Detto così, il quadro è deprimente: l’effetto delle operazioni su Abs e covered bond resta avvolto nella nebbia, mentre il T-ltro, secondo le scenario più favorevole, porterà appena 40 miliardi di nuova liquidità. Il tutto mentre incombe il rischio di una terza ricaduta di Eurolandia in recessione e mentre la stessa Bce stima che anche l’anno prossimo e nel 2016 resterà lontano l’obiettivo di un’inflazione appena al di sotto del 2% (un gioco di parole per non dire a chiare lettere che continuerà a essere presente il rischio deflazione).
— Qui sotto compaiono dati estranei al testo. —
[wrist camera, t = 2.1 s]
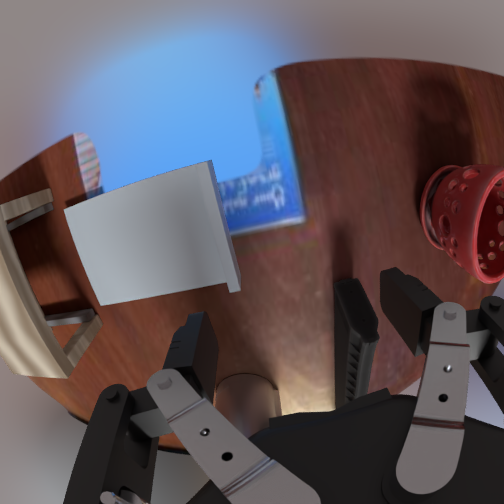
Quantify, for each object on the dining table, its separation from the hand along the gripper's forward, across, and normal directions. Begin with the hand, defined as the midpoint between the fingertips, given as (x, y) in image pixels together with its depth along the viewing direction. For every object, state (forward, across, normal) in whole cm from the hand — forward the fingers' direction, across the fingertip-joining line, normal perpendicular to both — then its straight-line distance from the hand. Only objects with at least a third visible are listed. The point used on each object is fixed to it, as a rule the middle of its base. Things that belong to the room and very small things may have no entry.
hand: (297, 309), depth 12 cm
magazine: (+21, -7, +26) cm, 34 cm away
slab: (+20, +14, 0) cm, 25 cm away
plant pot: (+20, -25, +4) cm, 33 cm away
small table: (+20, +33, 0) cm, 39 cm away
Nonostante tutto Six non è pessimista. Perché ha fiducia nel machiavellismo di Draghi: «Penso che ci sia una tattica in tutto questo. Probabilmente l’idea è quella di utilizzare ancora una volta un metodo convenzionale, come il T-ltro per convincere anche gli esponenti più scettici e riluttanti del Consiglio direttivo che questi metodi non funzionano più e quindi mettersi nella condizione di dover utilizzare altre misure non convenzionali come il Qe». Ma allora il rischio di una ricaduta in recessione è molto elevato. Anche stavolta Six non si lascia prendere dallo sconforto: «Prevediamo una crescita modesta nel 2015. Ma nel nostro scenario assumiamo che la Bce si impegnerà in un’operazione di Qe molto aggressiva». E se non fosse così? «Non vedo molte alternative», è la risposta. Insomma, il gioco è molto pericoloso: Draghi dà il via a misure dall’incerta efficacia per arrivare al punto in cui sarà inevitabile il lancio di un massiccio piano di acquisti di titoli di Stato. Tutti sanno che per uscire dalla trappola mortale della deflazione e della recessione è indispensabile il Qe, ma la Bundesbank non lo vuole ammettere e si oppone all’operazione. Allo stesso tempo il governo tedesco continua a voler imporre severe misure di austerità agli altri Paesi di Eurolandia pur nell’evidenza che in questo modo crescono i rischi di recessione. Rischi che a loro volta rendono sempre più necessario il Qe. Più che sperare nel machiavellismo di Draghi, bisogna stare attenti al machiavellismo di Weidmann e della Merkel, che sembra perfetto per fare saltare l’euro.